**What you have to do:**
Arrange the part of the items below that opens with the line containing "What is the range" and closes with the line containing "True Area, Predicted Area", both ends included, as a Markdown table with the columns Row and Text, numbering each line and skipping blank lines. Leave the pictures out of the table.

**The records:**
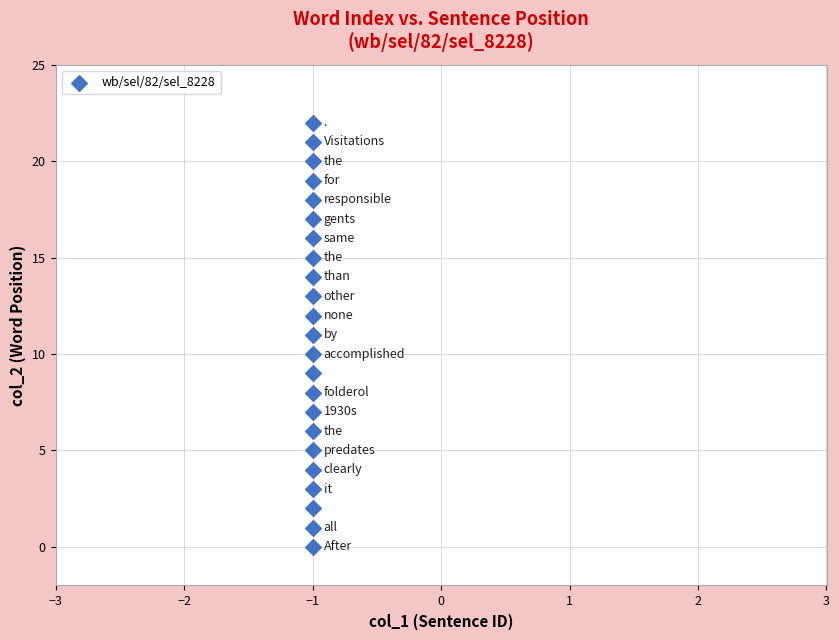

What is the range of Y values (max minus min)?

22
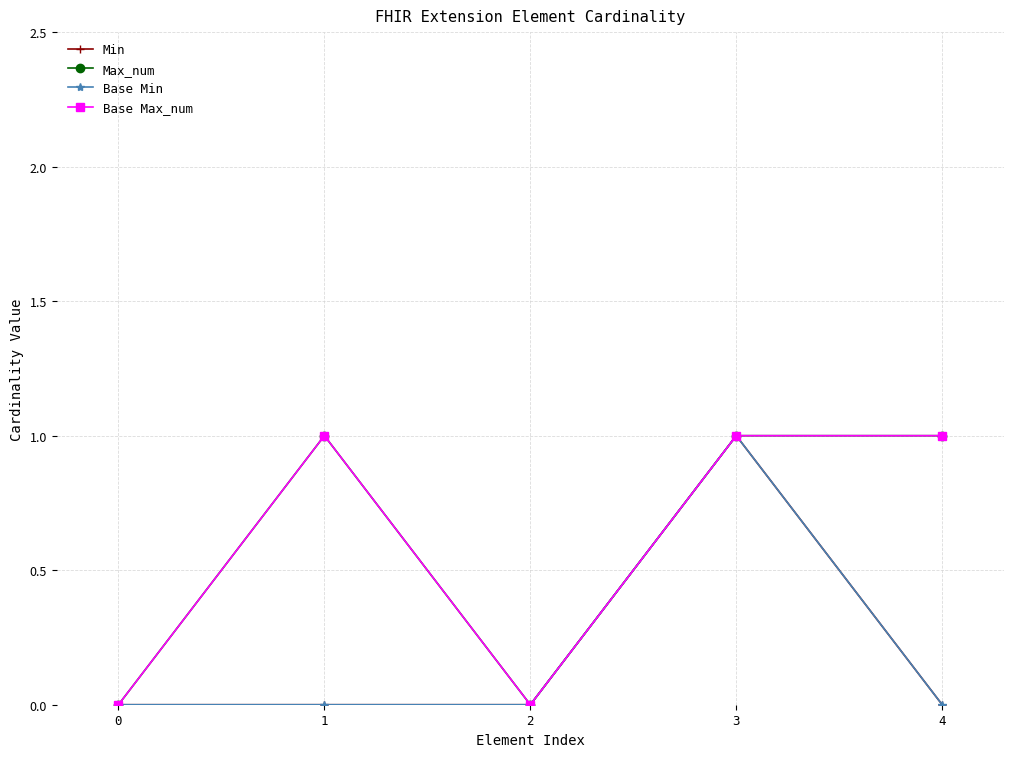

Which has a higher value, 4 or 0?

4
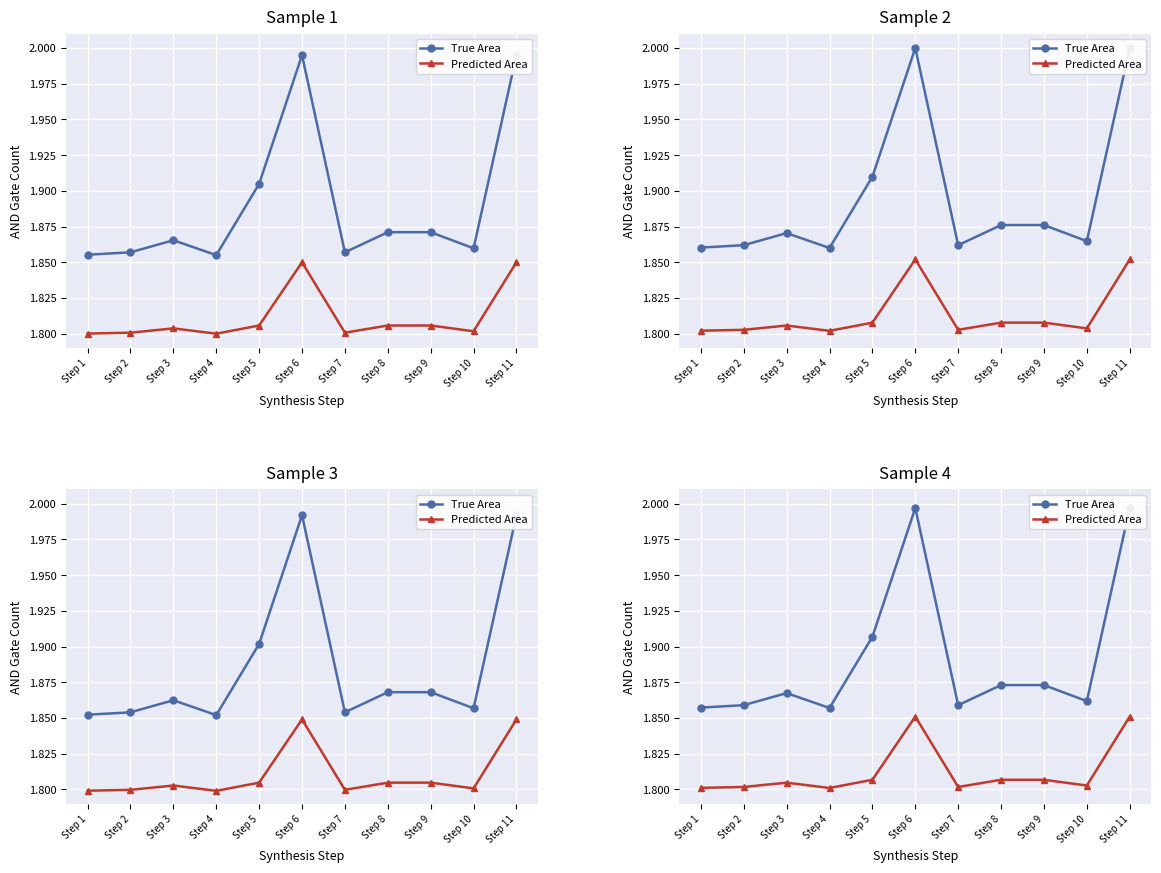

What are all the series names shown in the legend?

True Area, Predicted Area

---

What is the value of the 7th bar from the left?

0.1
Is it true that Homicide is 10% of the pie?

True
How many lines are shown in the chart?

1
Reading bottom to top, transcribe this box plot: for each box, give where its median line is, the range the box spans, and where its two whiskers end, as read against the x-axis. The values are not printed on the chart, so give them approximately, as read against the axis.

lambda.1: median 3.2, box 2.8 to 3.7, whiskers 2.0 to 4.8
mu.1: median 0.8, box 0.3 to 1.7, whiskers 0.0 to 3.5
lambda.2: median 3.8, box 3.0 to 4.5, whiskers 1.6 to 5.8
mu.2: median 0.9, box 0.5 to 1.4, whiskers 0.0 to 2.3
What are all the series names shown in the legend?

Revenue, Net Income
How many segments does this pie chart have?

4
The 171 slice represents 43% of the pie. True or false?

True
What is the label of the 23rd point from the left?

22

**Solution to the problem:**
| Row | Text |
|---|---|
| 1 | What is the range of Y values (max minus min)? |
| 2 | 22 |
| 3 | Which has a higher value, 4 or 0? |
| 4 | 4 |
| 5 | What are all the series names shown in the legend? |
| 6 | True Area, Predicted Area |